(Saved entries)
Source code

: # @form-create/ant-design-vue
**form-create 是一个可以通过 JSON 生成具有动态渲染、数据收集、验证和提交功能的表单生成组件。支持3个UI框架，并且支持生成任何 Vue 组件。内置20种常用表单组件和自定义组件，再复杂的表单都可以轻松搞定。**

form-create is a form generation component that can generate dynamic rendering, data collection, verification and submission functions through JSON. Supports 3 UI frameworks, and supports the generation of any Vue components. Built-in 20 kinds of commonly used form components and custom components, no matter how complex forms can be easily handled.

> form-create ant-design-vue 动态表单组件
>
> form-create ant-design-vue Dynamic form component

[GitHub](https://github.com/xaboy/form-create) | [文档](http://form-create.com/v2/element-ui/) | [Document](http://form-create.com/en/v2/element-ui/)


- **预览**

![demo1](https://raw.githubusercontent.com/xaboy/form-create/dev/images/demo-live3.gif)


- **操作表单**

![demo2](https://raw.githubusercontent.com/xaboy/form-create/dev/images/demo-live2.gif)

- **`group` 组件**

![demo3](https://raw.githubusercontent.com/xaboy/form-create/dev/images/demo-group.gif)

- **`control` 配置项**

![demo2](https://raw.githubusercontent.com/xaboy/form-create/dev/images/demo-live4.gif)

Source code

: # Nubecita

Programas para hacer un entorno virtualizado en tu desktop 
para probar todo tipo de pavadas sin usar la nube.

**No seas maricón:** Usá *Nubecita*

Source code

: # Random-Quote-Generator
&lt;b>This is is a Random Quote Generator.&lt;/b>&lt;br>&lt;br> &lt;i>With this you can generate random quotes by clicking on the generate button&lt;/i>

What to produce:
Render the lines above as a JSON list of strings, one string per line, omitting any blank lines.

Solution:
[
  "Source code",
  ": # @form-create/ant-design-vue",
  "**form-create 是一个可以通过 JSON 生成具有动态渲染、数据收集、验证和提交功能的表单生成组件。支持3个UI框架，并且支持生成任何 Vue 组件。内置20种常用表单组件和自定义组件，再复杂的表单都可以轻松搞定。**",
  "form-create is a form generation component that can generate dynamic rendering, data collection, verification and submission functions through JSON. Supports 3 UI frameworks, and supports the generation of any Vue components. Built-in 20 kinds of commonly used form components and custom components, no matter how complex forms can be easily handled.",
  "> form-create ant-design-vue 动态表单组件",
  ">",
  "> form-create ant-design-vue Dynamic form component",
  "[GitHub](https://github.com/xaboy/form-create) | [文档](http://form-create.com/v2/element-ui/) | [Document](http://form-create.com/en/v2/element-ui/)",
  "- **预览**",
  "![demo1](https://raw.githubusercontent.com/xaboy/form-create/dev/images/demo-live3.gif)",
  "- **操作表单**",
  "![demo2](https://raw.githubusercontent.com/xaboy/form-create/dev/images/demo-live2.gif)",
  "- **`group` 组件**",
  "![demo3](https://raw.githubusercontent.com/xaboy/form-create/dev/images/demo-group.gif)",
  "- **`control` 配置项**",
  "![demo2](https://raw.githubusercontent.com/xaboy/form-create/dev/images/demo-live4.gif)",
  "Source code",
  ": # Nubecita",
  "Programas para hacer un entorno virtualizado en tu desktop ",
  "para probar todo tipo de pavadas sin usar la nube.",
  "**No seas maricón:** Usá *Nubecita*",
  "Source code",
  ": # Random-Quote-Generator",
  "&lt;b>This is is a Random Quote Generator.&lt;/b>&lt;br>&lt;br> &lt;i>With this you can generate random quotes by clicking on the generate button&lt;/i>"
]